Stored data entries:
►
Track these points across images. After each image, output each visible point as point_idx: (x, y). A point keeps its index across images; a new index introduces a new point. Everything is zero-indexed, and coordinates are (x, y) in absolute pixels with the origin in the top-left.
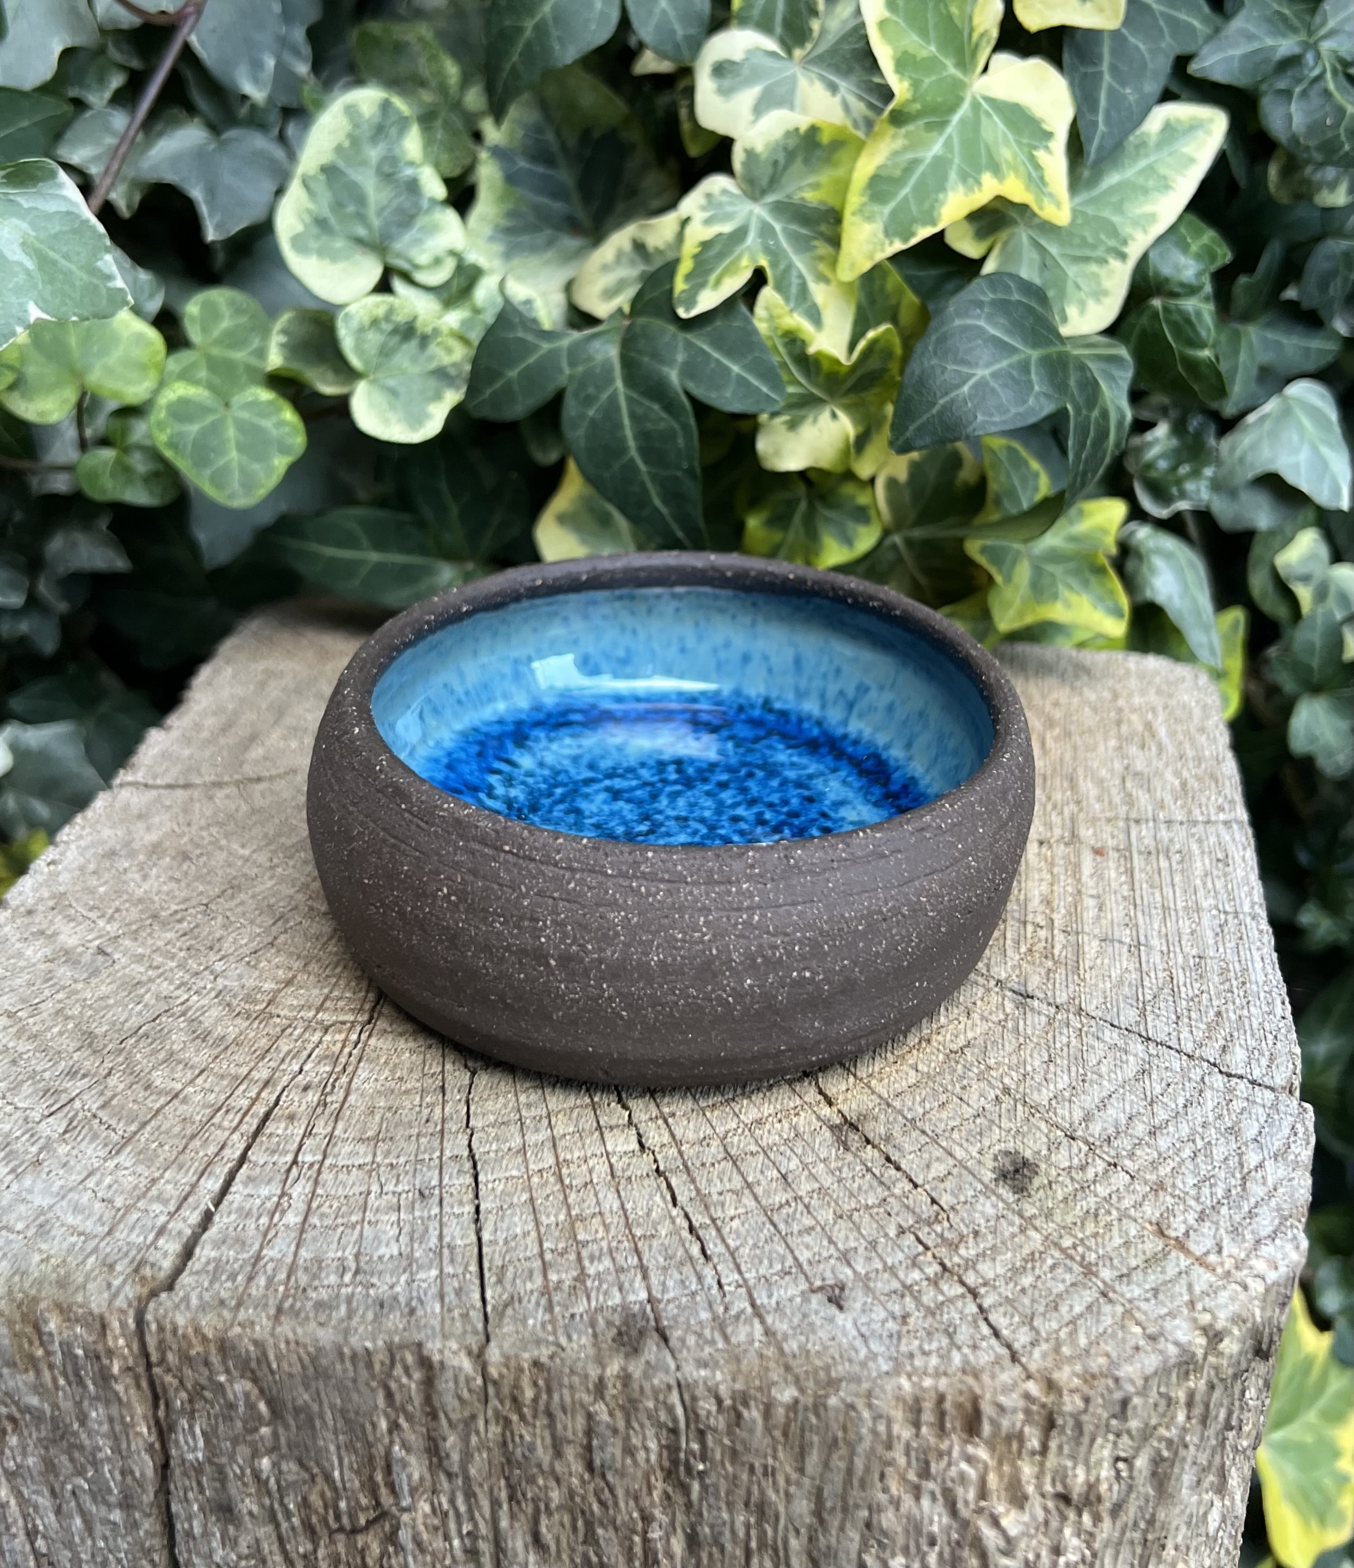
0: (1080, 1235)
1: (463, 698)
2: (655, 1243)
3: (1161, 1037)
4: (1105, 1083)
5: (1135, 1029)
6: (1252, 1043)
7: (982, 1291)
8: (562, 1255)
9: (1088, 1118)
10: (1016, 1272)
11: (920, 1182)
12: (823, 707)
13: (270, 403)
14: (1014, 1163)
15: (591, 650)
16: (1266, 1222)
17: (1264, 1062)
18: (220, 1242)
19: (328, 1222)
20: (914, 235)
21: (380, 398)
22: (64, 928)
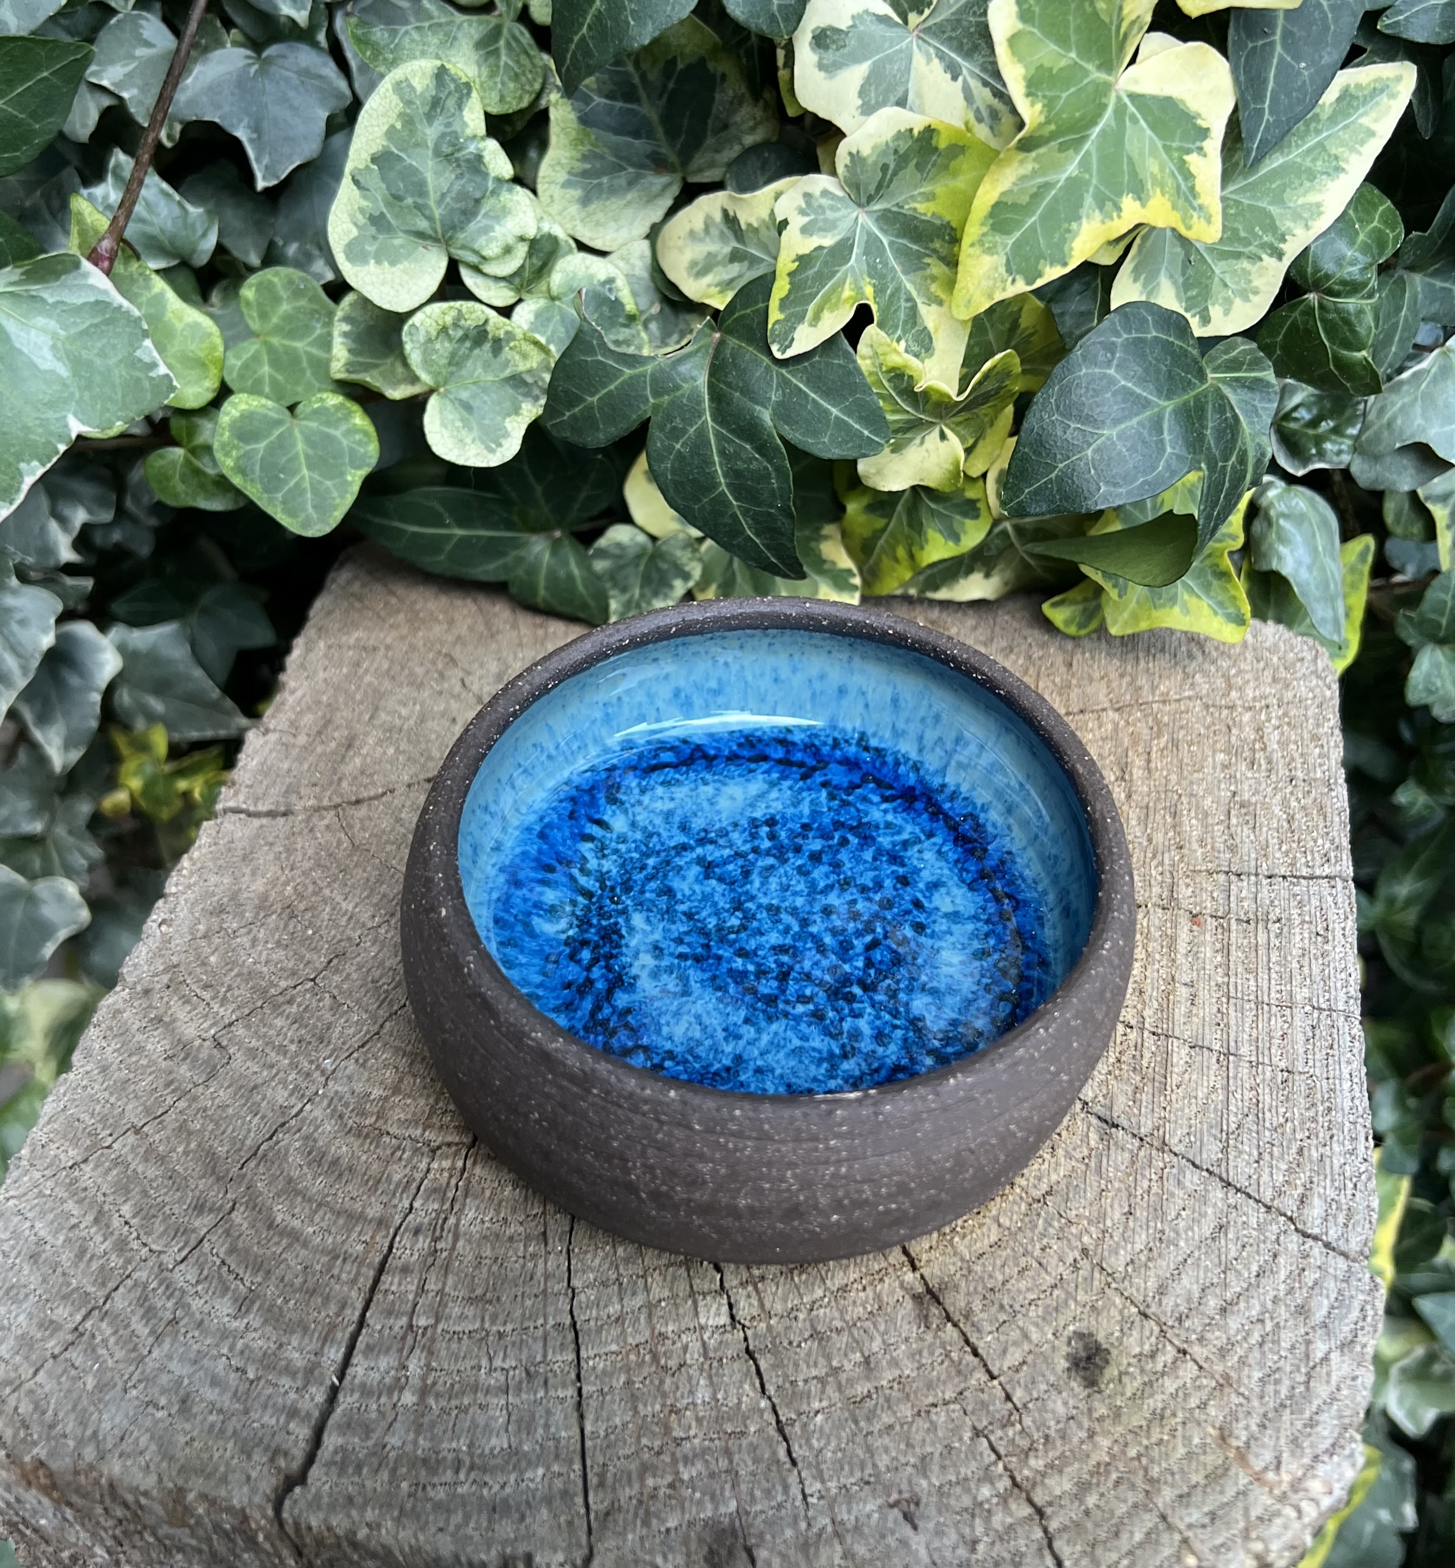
0: (1145, 1442)
1: (553, 752)
2: (744, 1442)
3: (1242, 1182)
4: (1182, 1244)
5: (1216, 1170)
6: (1331, 1193)
7: (1049, 1511)
8: (659, 1453)
9: (1162, 1290)
10: (1084, 1487)
11: (996, 1372)
12: (920, 750)
13: (338, 408)
14: (1086, 1347)
15: (682, 683)
16: (1326, 1431)
17: (1341, 1219)
18: (347, 1427)
19: (443, 1403)
20: (1040, 275)
21: (453, 415)
22: (181, 1012)
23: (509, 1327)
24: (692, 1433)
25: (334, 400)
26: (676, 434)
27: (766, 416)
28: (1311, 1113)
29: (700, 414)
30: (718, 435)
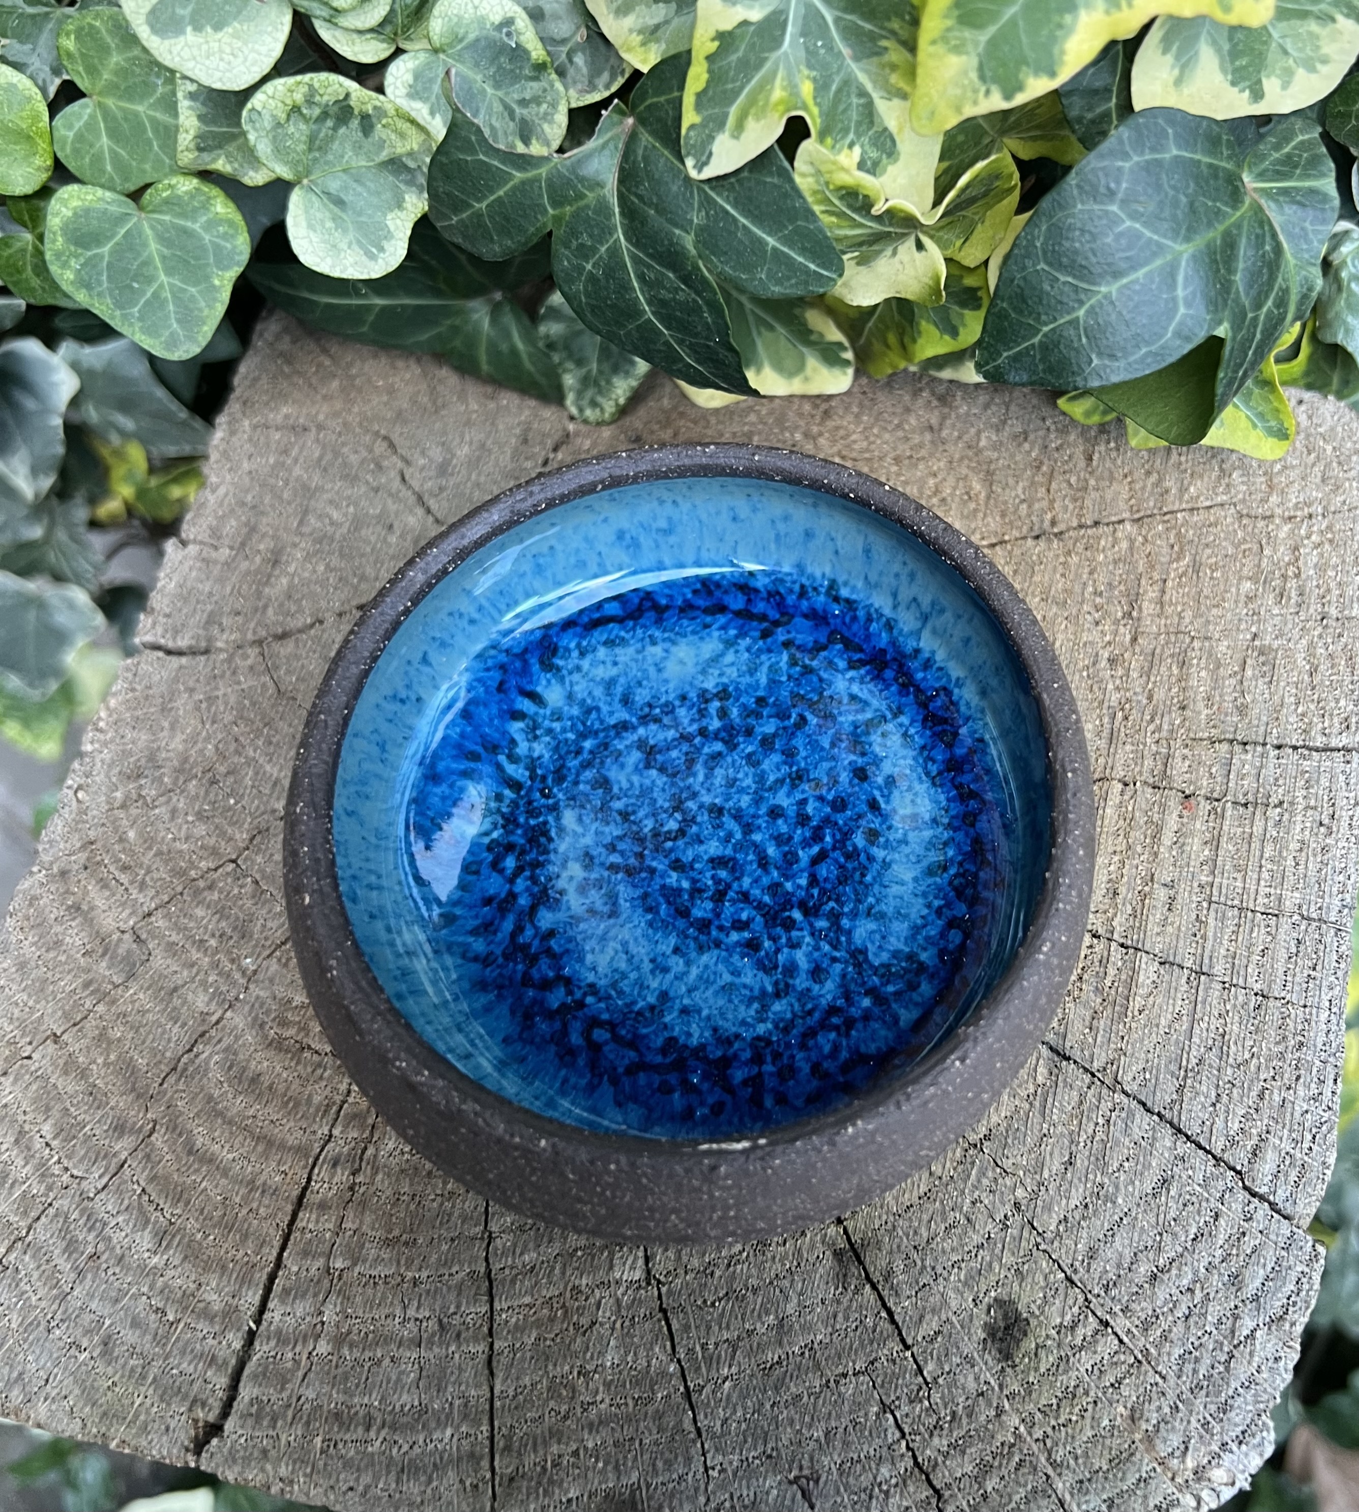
0: (1053, 1422)
3: (1193, 1129)
4: (1120, 1201)
5: (1167, 1114)
6: (1287, 1146)
7: (947, 1494)
9: (1092, 1254)
10: (985, 1469)
11: (910, 1341)
12: (895, 607)
14: (1006, 1316)
16: (1238, 1418)
17: (1293, 1177)
18: (261, 1377)
19: (356, 1354)
20: (1020, 88)
21: (321, 212)
22: (98, 899)
23: (424, 1274)
24: (599, 1398)
25: (187, 185)
26: (584, 252)
27: (689, 241)
28: (1281, 1048)
29: (611, 230)
30: (635, 259)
◄
DIRECTIONS FOR THIS TASK » Hand over the entries again, exactly as written and without the pictures.

SOLUTION FOR THIS PROBLEM »
Track these points across images. After each image, output each visible point as point_idx: (x, y). A point keeps its index across images; a new index introduces a new point. Everything is zero-indexed, and coordinates are (x, y) in absolute pixels with the origin in the top-left.
0: (1080, 1235)
1: (463, 698)
2: (655, 1243)
3: (1161, 1037)
4: (1105, 1083)
5: (1135, 1029)
6: (1252, 1043)
7: (982, 1291)
8: (562, 1255)
9: (1088, 1118)
10: (1016, 1272)
11: (920, 1182)
12: (823, 707)
13: (270, 403)
14: (1014, 1163)
15: (591, 650)
16: (1266, 1222)
17: (1264, 1062)
18: (220, 1242)
19: (328, 1222)
20: (914, 235)
21: (380, 398)
22: (64, 928)
0: (1145, 1442)
1: (553, 752)
2: (744, 1442)
3: (1242, 1182)
4: (1182, 1244)
5: (1216, 1170)
6: (1331, 1193)
7: (1049, 1511)
8: (659, 1453)
9: (1162, 1290)
10: (1084, 1487)
11: (996, 1372)
12: (920, 750)
13: (338, 408)
14: (1086, 1347)
15: (682, 683)
16: (1326, 1431)
17: (1341, 1219)
18: (347, 1427)
19: (443, 1403)
20: (1040, 275)
21: (453, 415)
22: (181, 1012)
23: (509, 1327)
24: (692, 1433)
25: (334, 400)
26: (676, 434)
27: (766, 416)
28: (1311, 1113)
29: (700, 414)
30: (718, 435)
0: (1053, 1422)
3: (1193, 1129)
4: (1120, 1201)
5: (1167, 1114)
6: (1287, 1146)
7: (947, 1494)
9: (1092, 1254)
10: (985, 1469)
11: (910, 1341)
12: (895, 607)
14: (1006, 1316)
16: (1238, 1418)
17: (1293, 1177)
18: (261, 1377)
19: (356, 1354)
20: (1020, 88)
21: (321, 212)
22: (98, 899)
23: (424, 1274)
24: (599, 1398)
25: (187, 185)
26: (584, 252)
27: (689, 241)
28: (1281, 1048)
29: (611, 230)
30: (635, 259)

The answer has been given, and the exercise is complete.